RM-R1-Qwen2.5-Instruct-7B: A Reasoning Reward Model
The gaotang/RM-R1-Qwen2.5-Instruct-7B is a 7.6 billion parameter model built on the Qwen-2.5-Instruct architecture, developed within the RM-R1 framework. This model redefines reward modeling by treating it as a reasoning task, where it first "thinks out loud" by generating structured rubrics or reasoning traces before making a preference judgment.
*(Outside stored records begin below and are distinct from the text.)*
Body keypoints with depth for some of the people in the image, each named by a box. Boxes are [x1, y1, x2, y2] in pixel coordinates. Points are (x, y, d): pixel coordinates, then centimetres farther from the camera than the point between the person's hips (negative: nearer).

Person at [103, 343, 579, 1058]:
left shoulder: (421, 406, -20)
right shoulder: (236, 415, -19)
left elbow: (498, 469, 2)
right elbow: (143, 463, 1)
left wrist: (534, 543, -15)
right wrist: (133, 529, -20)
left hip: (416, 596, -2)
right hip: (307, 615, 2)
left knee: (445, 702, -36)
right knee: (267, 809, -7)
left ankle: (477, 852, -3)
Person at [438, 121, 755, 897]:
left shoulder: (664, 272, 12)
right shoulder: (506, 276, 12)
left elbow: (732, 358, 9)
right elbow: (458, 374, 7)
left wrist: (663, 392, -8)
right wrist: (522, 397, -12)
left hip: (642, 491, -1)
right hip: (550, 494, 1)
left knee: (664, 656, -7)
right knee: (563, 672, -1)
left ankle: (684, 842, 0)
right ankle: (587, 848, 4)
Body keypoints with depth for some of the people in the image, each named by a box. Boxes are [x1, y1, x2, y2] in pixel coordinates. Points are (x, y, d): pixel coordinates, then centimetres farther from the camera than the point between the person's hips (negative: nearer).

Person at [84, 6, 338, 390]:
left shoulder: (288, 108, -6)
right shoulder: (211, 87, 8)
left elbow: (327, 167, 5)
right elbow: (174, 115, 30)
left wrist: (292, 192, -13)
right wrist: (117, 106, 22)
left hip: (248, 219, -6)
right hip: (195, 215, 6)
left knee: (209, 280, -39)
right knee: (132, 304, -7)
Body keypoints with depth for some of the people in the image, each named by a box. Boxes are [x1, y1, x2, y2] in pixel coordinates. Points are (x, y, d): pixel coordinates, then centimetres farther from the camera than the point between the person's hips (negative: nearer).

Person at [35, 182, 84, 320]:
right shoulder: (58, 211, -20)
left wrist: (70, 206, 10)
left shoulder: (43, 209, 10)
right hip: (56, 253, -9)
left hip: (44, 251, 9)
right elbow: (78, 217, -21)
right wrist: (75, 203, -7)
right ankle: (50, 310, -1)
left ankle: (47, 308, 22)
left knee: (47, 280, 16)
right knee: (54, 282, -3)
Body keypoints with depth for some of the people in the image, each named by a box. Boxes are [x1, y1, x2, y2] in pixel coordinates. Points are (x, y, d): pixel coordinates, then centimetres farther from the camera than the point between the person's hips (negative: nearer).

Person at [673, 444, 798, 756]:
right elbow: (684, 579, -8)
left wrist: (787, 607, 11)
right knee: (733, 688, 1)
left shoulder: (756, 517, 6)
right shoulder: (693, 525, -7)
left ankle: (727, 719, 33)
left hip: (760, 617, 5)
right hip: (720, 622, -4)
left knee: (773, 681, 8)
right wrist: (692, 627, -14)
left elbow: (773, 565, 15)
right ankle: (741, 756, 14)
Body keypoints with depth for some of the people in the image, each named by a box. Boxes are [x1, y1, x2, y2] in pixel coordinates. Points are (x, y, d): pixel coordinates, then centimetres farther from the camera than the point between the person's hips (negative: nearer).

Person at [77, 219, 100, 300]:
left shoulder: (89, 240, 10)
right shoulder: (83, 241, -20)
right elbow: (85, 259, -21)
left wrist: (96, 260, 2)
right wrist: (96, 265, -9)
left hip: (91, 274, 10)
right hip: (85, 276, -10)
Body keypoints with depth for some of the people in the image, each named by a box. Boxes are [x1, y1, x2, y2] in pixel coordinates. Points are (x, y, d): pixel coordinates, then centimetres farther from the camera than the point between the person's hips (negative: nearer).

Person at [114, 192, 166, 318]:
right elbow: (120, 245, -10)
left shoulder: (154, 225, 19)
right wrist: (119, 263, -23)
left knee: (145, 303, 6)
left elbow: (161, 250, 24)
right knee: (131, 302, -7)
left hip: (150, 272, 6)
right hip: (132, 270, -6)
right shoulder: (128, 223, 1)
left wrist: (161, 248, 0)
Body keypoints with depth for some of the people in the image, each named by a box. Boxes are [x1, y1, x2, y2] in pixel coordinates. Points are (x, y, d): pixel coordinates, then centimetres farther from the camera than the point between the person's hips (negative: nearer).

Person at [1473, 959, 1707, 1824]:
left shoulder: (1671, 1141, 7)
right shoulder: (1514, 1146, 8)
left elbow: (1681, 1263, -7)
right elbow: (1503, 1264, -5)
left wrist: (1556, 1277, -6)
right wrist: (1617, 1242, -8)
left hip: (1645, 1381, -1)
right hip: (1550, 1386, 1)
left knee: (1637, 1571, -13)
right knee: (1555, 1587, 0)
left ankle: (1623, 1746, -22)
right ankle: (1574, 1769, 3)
This approach leads to state-of-the-art performance on public reward model benchmarks while providing fully interpretable justifications for its evaluations.
Key Capabilities
- Two-stage Training: Utilizes distillation of approximately 8.7K high-quality reasoning traces (Chain-of-Rubrics) followed by Reinforcement Learning with Verifiable Rewards (RLVR) on about 64K preference pairs.
- Interpretable Judgments: Generates detailed rubrics and reasoning traces, offering transparency into its preference decisions.
- Flexible Evaluation: Can classify tasks as either 'Reasoning' (math, coding, domain knowledge, multi-step inference) or 'Chat' (open-ended conversation, stylistic rewrites, general helpfulness).
Intended Uses
- RLHF / RLAIF: Serves as a plug-and-play reward function for policy optimization in reinforcement learning from human/AI feedback.
- Automated Evaluation: Functions as an LLM-as-a-judge for open-domain QA, chat, and complex reasoning tasks.
- Research: Provides a valuable tool for studying process supervision, chain-of-thought verification, and rubric generation in AI systems.